Step 5: Splitting the data into training & testing setsThe famous rule of splitting the data is 80–20 percent training & testing sets respectively.
Sometimes, that 20% for the test set should be engineered in a way that they’re not just randomly cut out of the dataset.
As an example, you’re working in your travel agency and they want you to create a program to detect whether a person will book a ticket this year or not.
So you go on with your data collecting of all travelers since the agency ever started, processing your data.
It’s time to split your dataset now.
You get the feeling that you want to cut the test set in a way that it spans all years.
Is that really smart though?.If you want to predict whether a person will travel or not in 2019 why care whether he(or similar people) traveled in 2008?.A lot of global changes had happened since then.
Maybe the country they’re from is having problems with your country, maybe it’s not going so well in his country.
In this case, a smart thing is to engineer the test set for it to be in most recent years only.
Your training set may contain all data from across the years, cause the happier the merrier.
But it’s a wise idea to give weights according to the year.
A client record from 2008 should have a lighter weight than a record from 2018.
In most cases, engineering the test set so that it spans many years is a good piece of advice though.
But not in all cases.
Cross Validation is an important procedure used to estimate the skill of the model on new data.
Example: K-fold, in which you divide your training set into K groups.

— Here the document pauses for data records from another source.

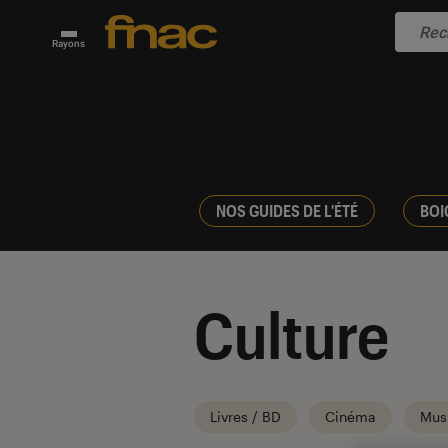
Rayons
NOS GUIDES DE L'ÉTÉ
BOI
Culture
Livres / BD
Cinéma
Mus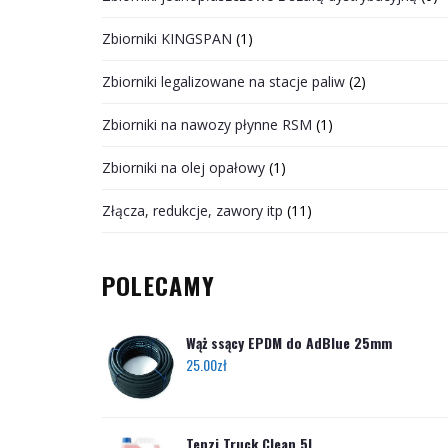
Zbiorniki KINGSPAN
(1)
Zbiorniki legalizowane na stacje paliw
(2)
Zbiorniki na nawozy płynne RSM
(1)
Zbiorniki na olej opałowy
(1)
Złącza, redukcje, zawory itp
(11)
POLECAMY
Wąż ssący EPDM do AdBlue 25mm
25.00
zł
Tenzi Truck Clean 5l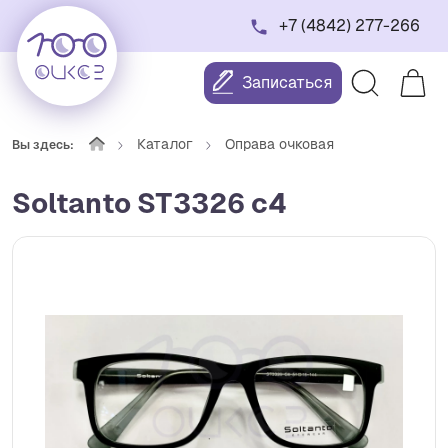
+7 (4842) 277-266
Записаться
Каталог
Оправа очковая
Вы здесь:
Soltanto ST3326 c4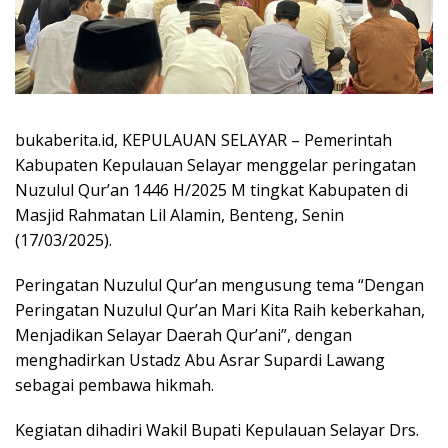
bukaberita.id, KEPULAUAN SELAYAR – Pemerintah
Kabupaten Kepulauan Selayar menggelar peringatan
Nuzulul Qur’an 1446 H/2025 M tingkat Kabupaten di
Masjid Rahmatan Lil Alamin, Benteng, Senin
(17/03/2025).
Peringatan Nuzulul Qur’an mengusung tema “Dengan
Peringatan Nuzulul Qur’an Mari Kita Raih keberkahan,
Menjadikan Selayar Daerah Qur’ani”, dengan
menghadirkan Ustadz Abu Asrar Supardi Lawang
sebagai pembawa hikmah.
Kegiatan dihadiri Wakil Bupati Kepulauan Selayar Drs.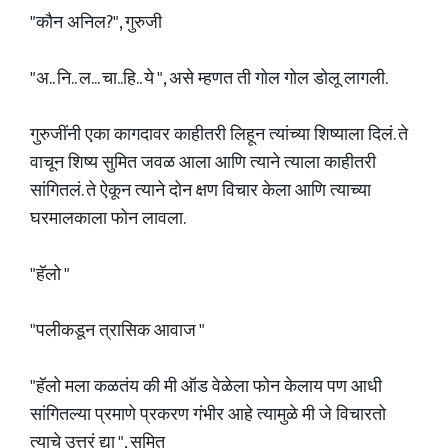
"कौन अनिल?", गुरुजी
"अ.. नि.. ल... चा..हि.. ये ", असे म्हणत ती गोल गोल डोलू लागली.
गुरुजींनी एका कागदावर काहीतरी लिहून त्यांच्या शिष्याला दिलं. ते
वाचून शिष्य सुमित जवळ आला आणि त्याने त्याला काहीतरी
सांगितलं. ते ऐकून त्याने दोन क्षण विचार केला आणि त्याच्या
घरमालकाला फोन लावला.
"हॅलो "
"पलीकडून त्रासिक आवाज "
"हॅलो मला कळतंय की मी ऑड वेळेला फोन केलाय पण आधी
सांगितल्या प्रमाणे प्रकरण गंभीर आहे त्यामुळे मी जे विचारतो
त्याचे उत्तरं द्या ", सुमित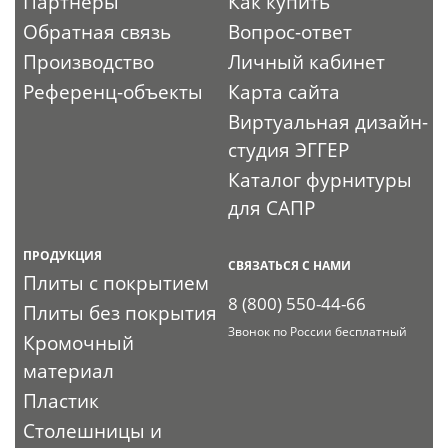
Партнеры
Как купить
Обратная связь
Вопрос-ответ
Производство
Личный кабинет
Референц-объекты
Карта сайта
Виртуальная дизайн-
студия ЭГГЕР
Каталог фурнитуры
для САПР
ПРОДУКЦИЯ
СВЯЗАТЬСЯ С НАМИ
Плиты с покрытием
8 (800) 550-44-66
Плиты без покрытия
Звонок по России бесплатный
Кромочный
материал
Пластик
Столешницы и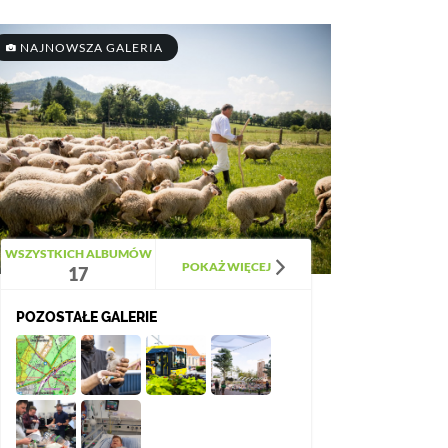
NAJNOWSZA GALERIA
WSZYSTKICH ALBUMÓW
POKAŻ WIĘCEJ
17
POZOSTAŁE GALERIE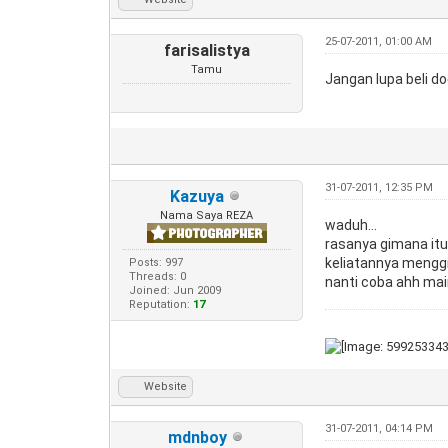
25-07-2011, 01:00 AM
farisalistya
Tamu
Jangan lupa beli do
31-07-2011, 12:35 PM
Kazuya
Nama Saya REZA
waduh...
rasanya gimana it
keliatannya menggi
Posts: 997
Threads: 0
nanti coba ahh main 
Joined: Jun 2009
Reputation:
17
Website
31-07-2011, 04:14 PM
mdnboy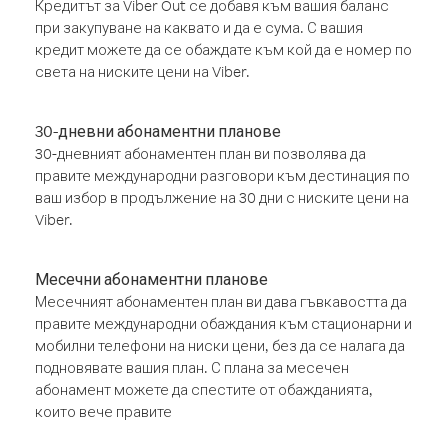
Кредитът за Viber Out се добавя към вашия баланс
при закупуване на каквато и да е сума. С вашия
кредит можете да се обаждате към кой да е номер по
света на ниските цени на Viber.
30-дневни абонаментни планове
30-дневният абонаментен план ви позволява да
правите международни разговори към дестинация по
ваш избор в продължение на 30 дни с ниските цени на
Viber.
Месечни абонаментни планове
Месечният абонаментен план ви дава гъвкавостта да
правите международни обаждания към стационарни и
мобилни телефони на ниски цени, без да се налага да
подновявате вашия план. С плана за месечен
абонамент можете да спестите от обажданията,
които вече правите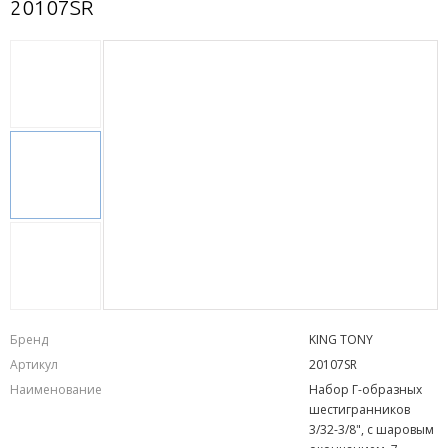
20107SR
Бренд
KING TONY
Артикул
20107SR
Наименование
Набор Г-образных
шестигранников
3/32-3/8", с шаровым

For each group, you hold this group as a mini-test set, you train and fit your model on the other groups and evaluate your model on this mini-test set, retain the evaluation score and discard the model, then move on to the next group.
Bottom line is, In order to get most out of your data, you have to look further into it & into the business as a whole.
Not just applying techniques & strategies you learned rather than whether these strategies go well with your case or not.